## Begin Given information

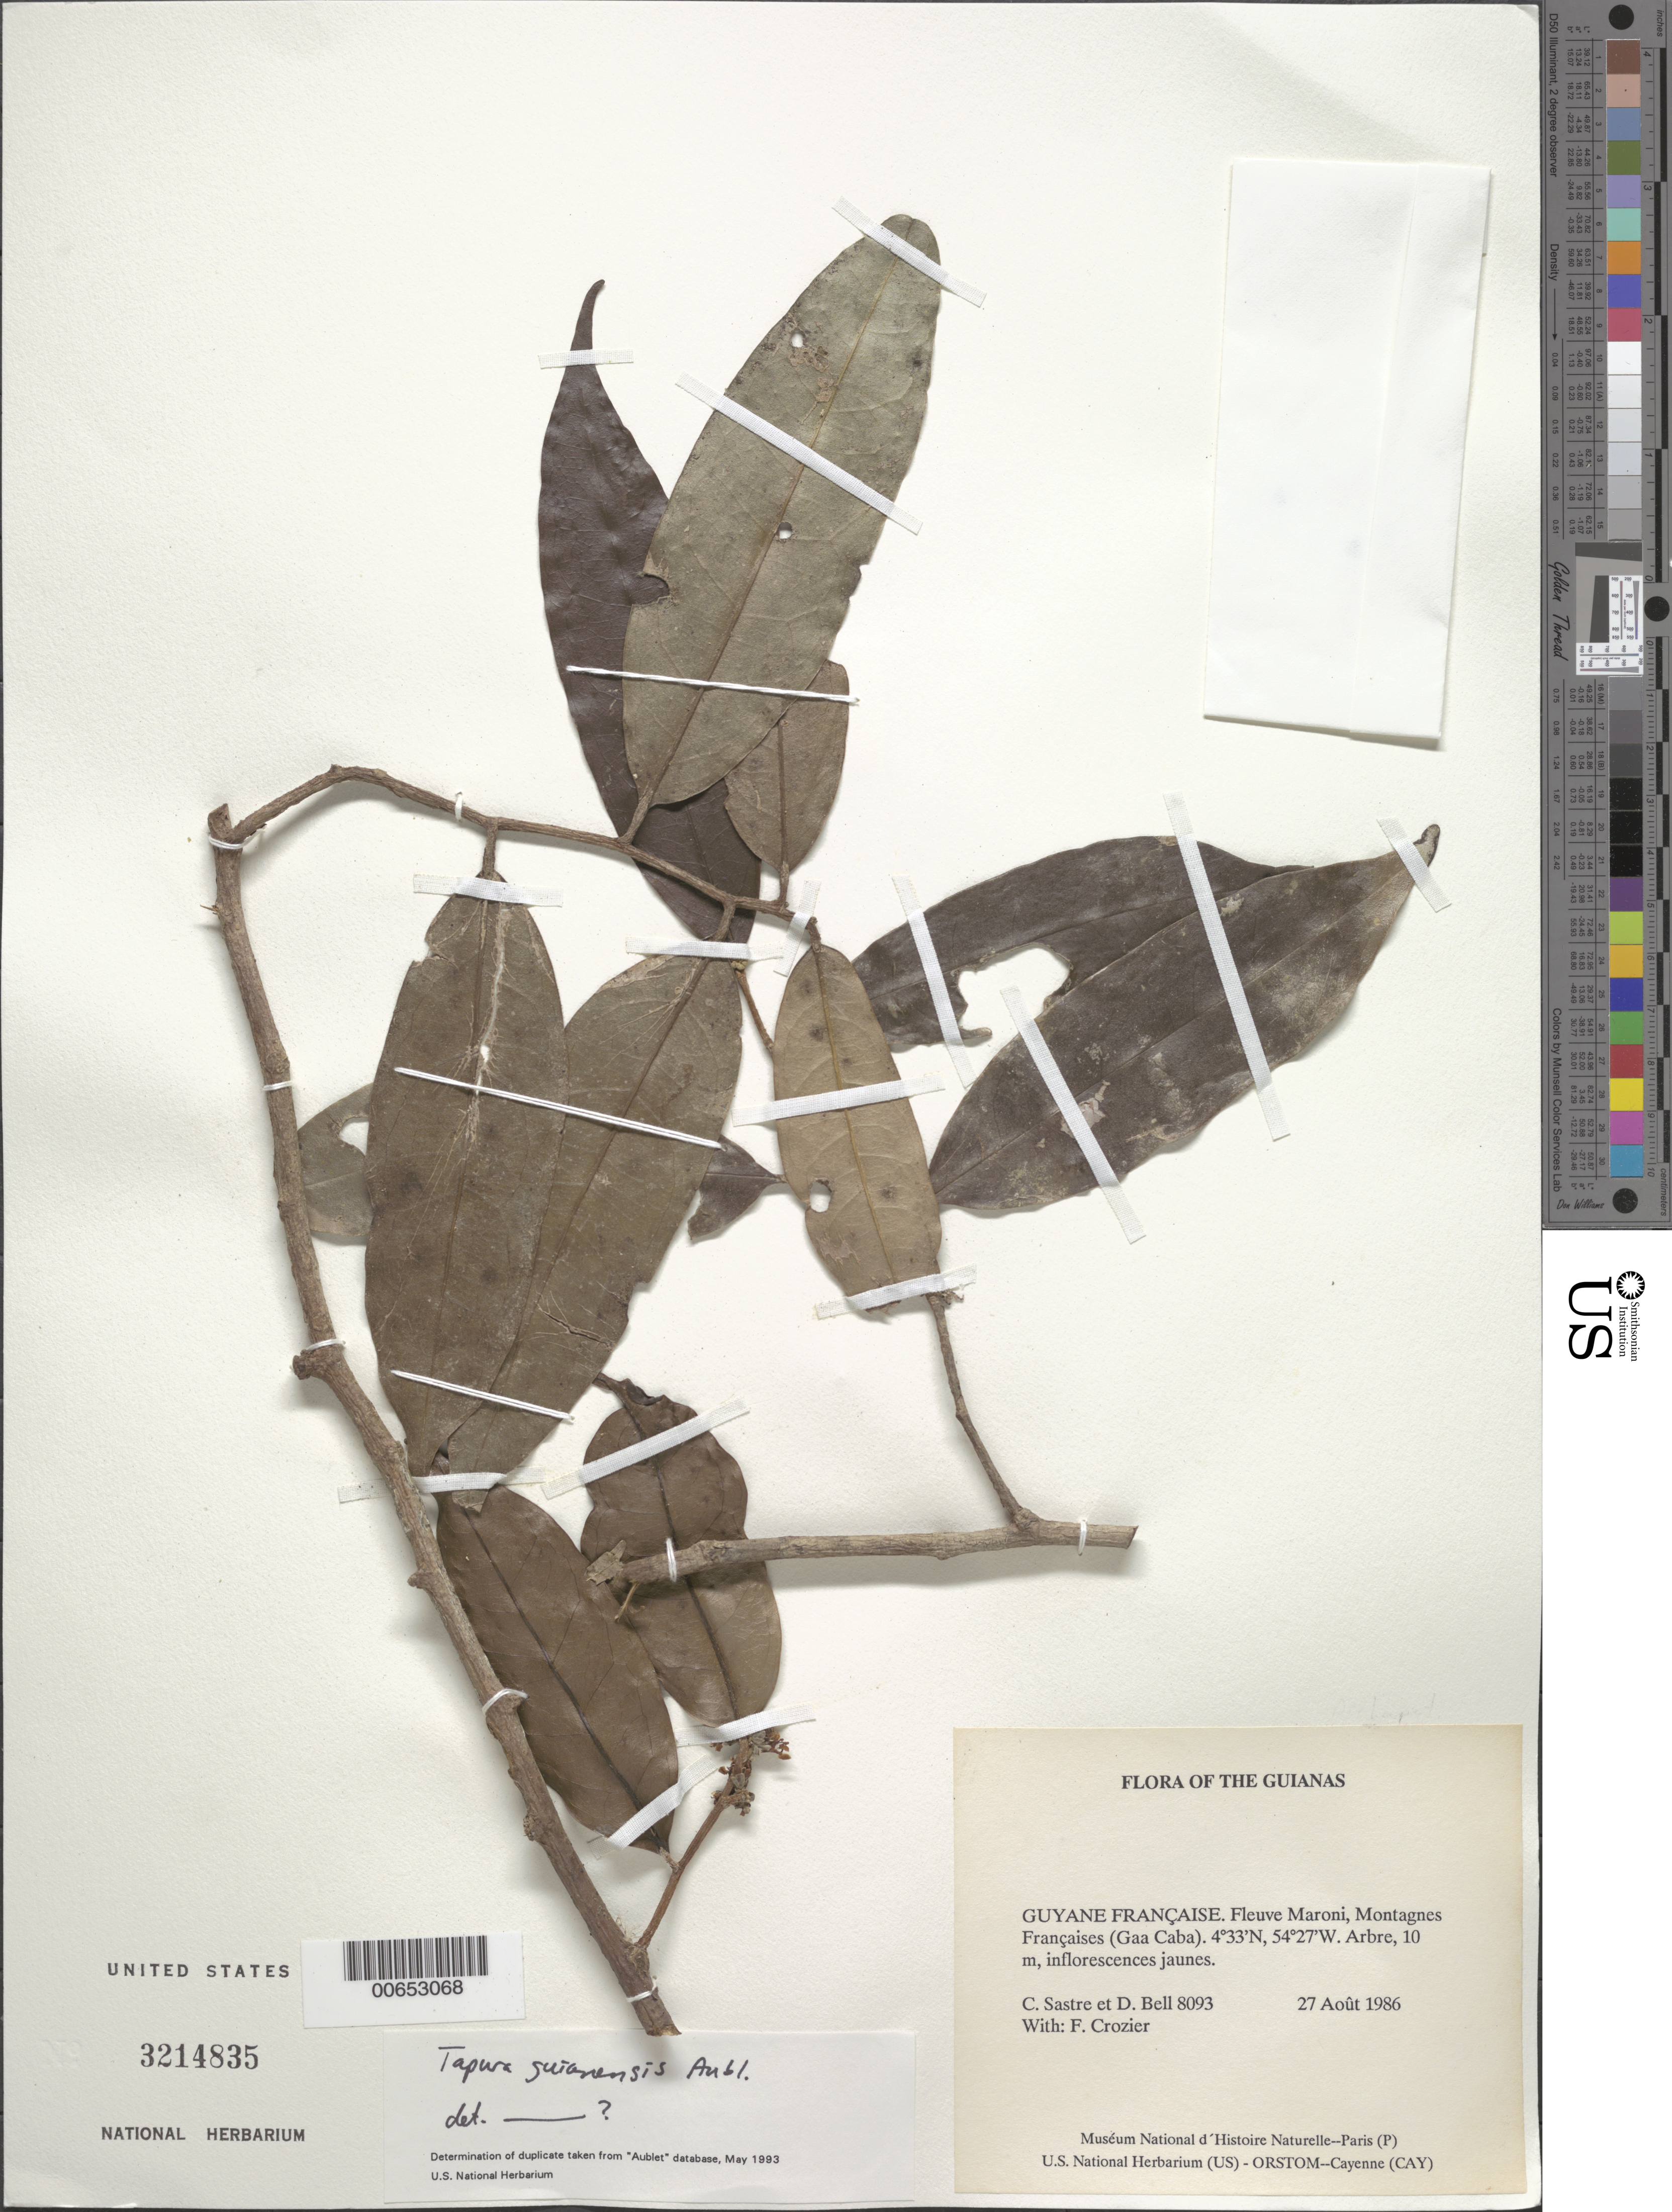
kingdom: Plantae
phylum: Tracheophyta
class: Magnoliopsida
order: Malpighiales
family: Dichapetalaceae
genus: Tapura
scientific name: Tapura guianensis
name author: Aubl.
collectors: C. H. L. Sastre, D. A. Bell & F. Crozier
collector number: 8093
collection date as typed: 27 August 1986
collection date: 1986-08-27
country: French Guiana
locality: Fleuve Maroni, Montagnes Françaises (Gaa Caba)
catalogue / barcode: US 3214835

## End Given information

▶ _Stated task_: Write out every line of the records above again, character for character, but leave out the pictures.

▶ _Final result_:
kingdom: Plantae
phylum: Tracheophyta
class: Magnoliopsida
order: Malpighiales
family: Dichapetalaceae
genus: Tapura
scientific name: Tapura guianensis
name author: Aubl.
collectors: C. H. L. Sastre, D. A. Bell & F. Crozier
collector number: 8093
collection date as typed: 27 August 1986
collection date: 1986-08-27
country: French Guiana
locality: Fleuve Maroni, Montagnes Françaises (Gaa Caba)
catalogue / barcode: US 3214835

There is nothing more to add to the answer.